Some have got used to ‘paying’ for the free model by ‘suffering’ the adverts, but as ad blocking becomes ubiquitous the advertising industry will inevitably have to up its game to build the bridges between consumers and the content.

Bloomberg Media’s commercial director Matt Teeman explains: “If as an industry we’re finding that consumers continue to experience apathy towards online advertising, we need to get to the bottom of why that is, otherwise the model implodes – it’s a simple as that. We need to understand what they like and dislike [not only] editorially but commercially too.”

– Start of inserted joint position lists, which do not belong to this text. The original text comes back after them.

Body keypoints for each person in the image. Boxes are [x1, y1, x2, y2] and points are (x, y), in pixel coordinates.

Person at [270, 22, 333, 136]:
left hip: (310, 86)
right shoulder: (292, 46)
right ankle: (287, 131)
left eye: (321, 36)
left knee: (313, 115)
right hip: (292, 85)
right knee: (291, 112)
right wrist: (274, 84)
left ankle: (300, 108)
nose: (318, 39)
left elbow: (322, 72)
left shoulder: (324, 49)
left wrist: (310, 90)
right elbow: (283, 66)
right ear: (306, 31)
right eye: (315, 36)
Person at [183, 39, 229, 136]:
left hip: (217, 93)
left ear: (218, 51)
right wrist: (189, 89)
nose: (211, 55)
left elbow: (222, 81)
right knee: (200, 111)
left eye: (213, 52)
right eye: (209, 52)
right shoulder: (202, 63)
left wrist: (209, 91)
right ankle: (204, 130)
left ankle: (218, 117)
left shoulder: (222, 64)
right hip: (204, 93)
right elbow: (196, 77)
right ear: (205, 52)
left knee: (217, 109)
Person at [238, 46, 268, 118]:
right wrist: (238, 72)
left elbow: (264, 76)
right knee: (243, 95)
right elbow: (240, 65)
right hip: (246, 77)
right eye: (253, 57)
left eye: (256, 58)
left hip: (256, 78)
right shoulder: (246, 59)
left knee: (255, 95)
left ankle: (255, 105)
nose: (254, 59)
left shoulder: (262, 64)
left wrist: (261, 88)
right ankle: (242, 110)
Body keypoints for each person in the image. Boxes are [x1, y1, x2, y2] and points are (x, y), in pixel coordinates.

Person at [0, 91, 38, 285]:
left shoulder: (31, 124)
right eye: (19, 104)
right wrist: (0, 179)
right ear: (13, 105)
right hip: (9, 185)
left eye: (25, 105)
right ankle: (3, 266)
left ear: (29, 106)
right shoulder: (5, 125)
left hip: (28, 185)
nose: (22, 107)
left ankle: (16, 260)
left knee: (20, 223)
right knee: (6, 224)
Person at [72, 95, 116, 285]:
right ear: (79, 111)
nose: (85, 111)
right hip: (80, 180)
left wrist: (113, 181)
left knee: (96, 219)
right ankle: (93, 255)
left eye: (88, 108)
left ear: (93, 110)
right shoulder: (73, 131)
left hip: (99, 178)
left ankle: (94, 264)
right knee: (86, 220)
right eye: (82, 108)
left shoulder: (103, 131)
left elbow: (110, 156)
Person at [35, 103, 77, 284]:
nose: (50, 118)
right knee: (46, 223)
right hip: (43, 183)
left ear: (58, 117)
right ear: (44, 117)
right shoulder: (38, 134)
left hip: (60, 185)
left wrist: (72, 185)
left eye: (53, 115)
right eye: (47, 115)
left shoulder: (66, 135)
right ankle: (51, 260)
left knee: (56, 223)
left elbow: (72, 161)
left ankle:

The IAB found 56% of consumers are not aware that ad blocking can hit website revenues, but once they find out only 10% say they are less likely to block ads as a result. “I think the real question here is what type of advertising they are willing to suffer,” says Emily Beach, head of direct acquisition and Europe marketing for Bupa Global.

“Informative, creative in-page video, for example, might be more acceptable than poorly designed pop-ups that not only interrupt the user’s journey but aren’t relevant and look like something straight out of 1999. As advertisers, we have to move with our audiences and their demands in order to succeed.”

This is not about producing adverts that are merely bearable, it is about producing ads that will resonate with users and inspire them to engage further, she explains. “If those ads don’t meet the users ’high expectations, they become irrelevant – and even worse – annoying.”